_Task details_:
Return the data below in full and exactly, except that the pictures are dropped.

_Source material_:
———

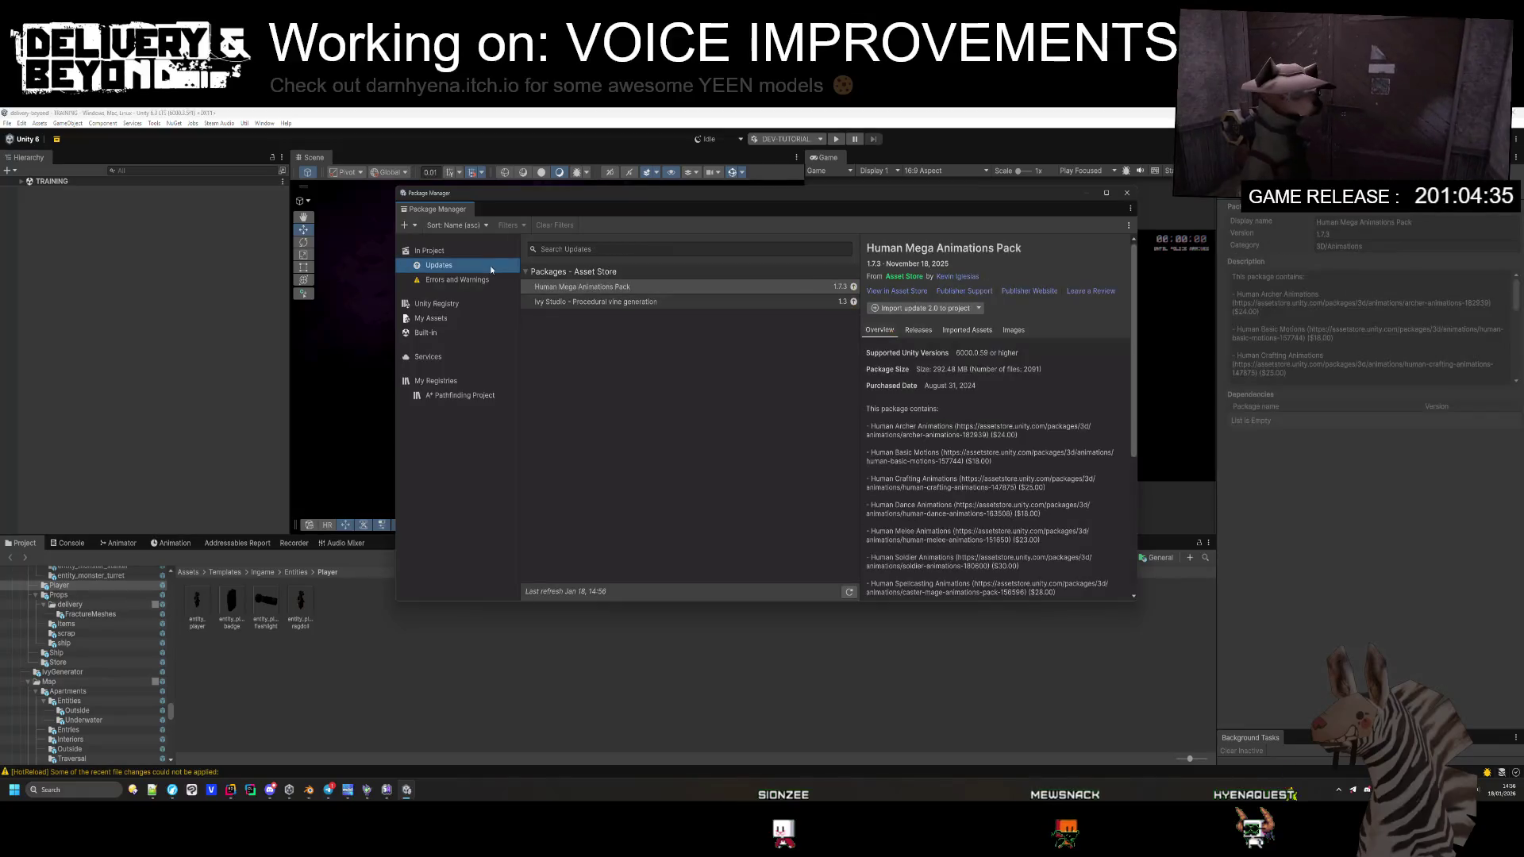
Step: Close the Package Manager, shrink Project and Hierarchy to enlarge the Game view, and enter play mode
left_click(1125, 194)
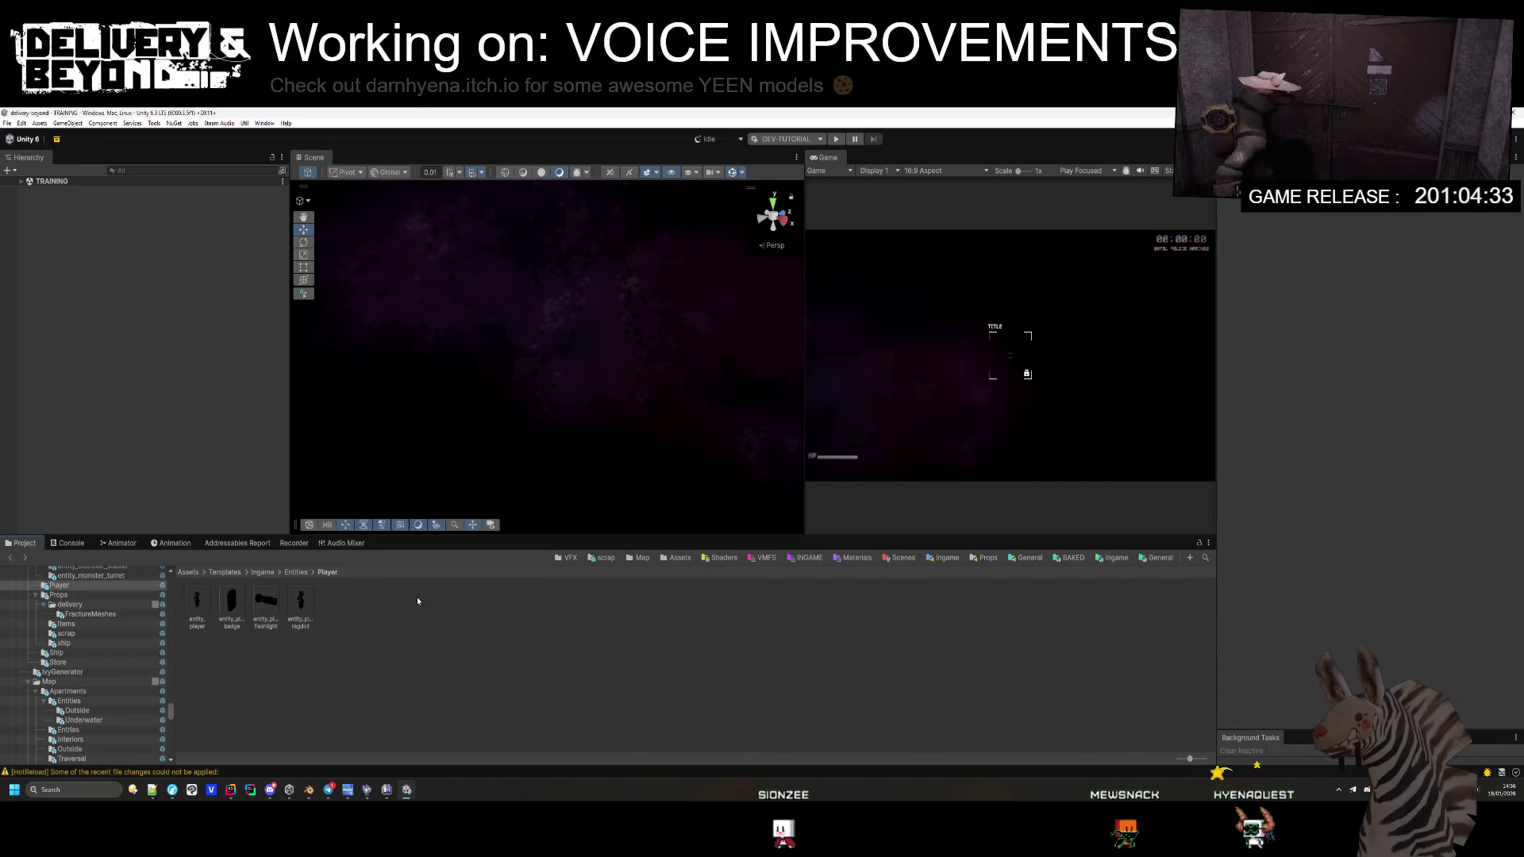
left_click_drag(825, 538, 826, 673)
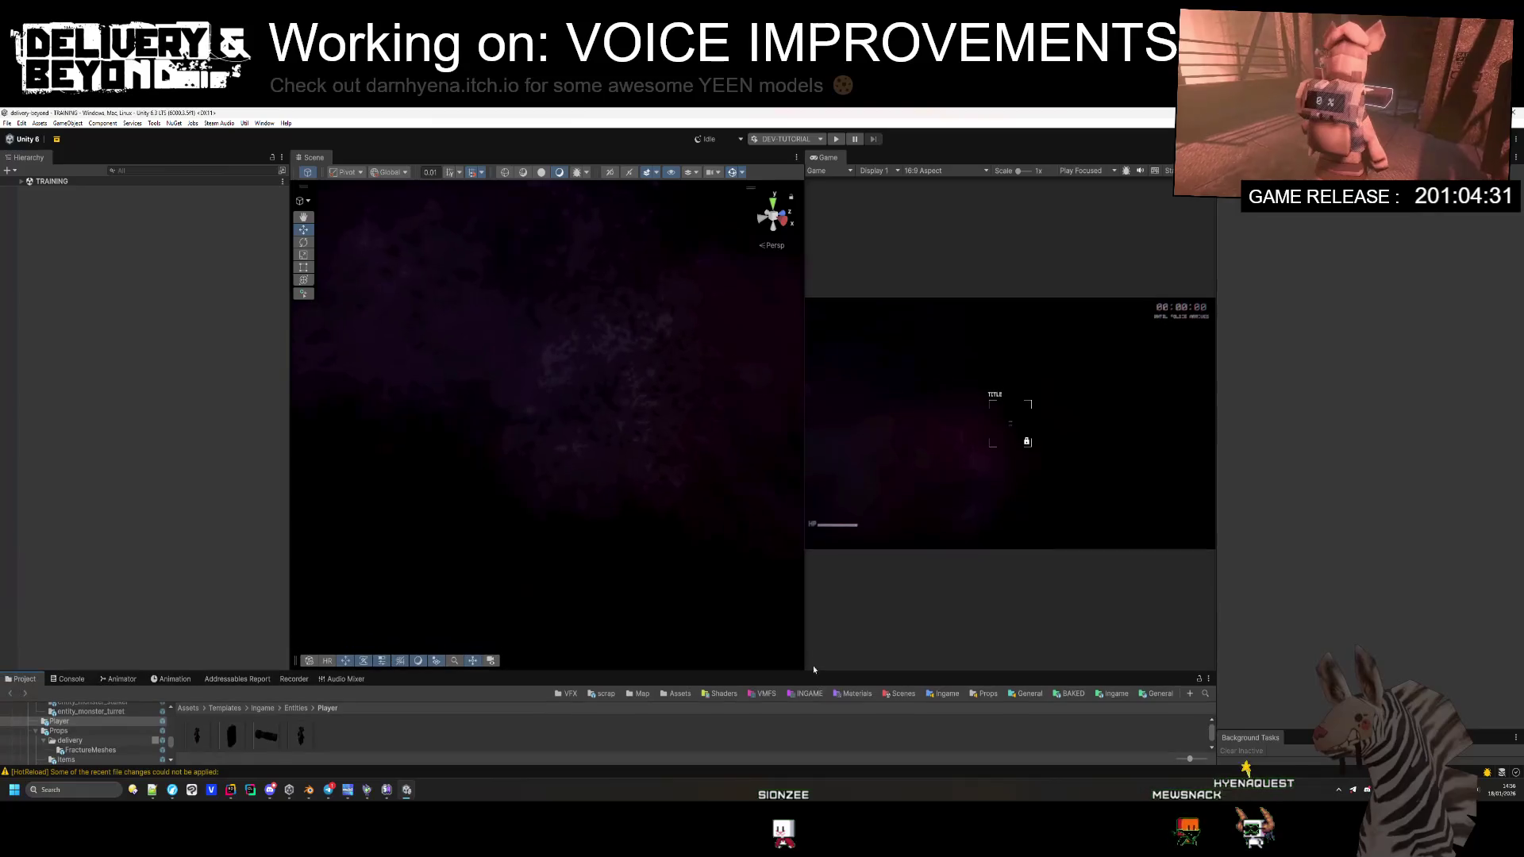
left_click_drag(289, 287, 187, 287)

———

_Reply_:
Step: Close the Package Manager, shrink Project and Hierarchy to enlarge the Game view, and enter play mode
left_click(1125, 194)
left_click_drag(825, 538, 826, 673)
left_click_drag(289, 287, 187, 287)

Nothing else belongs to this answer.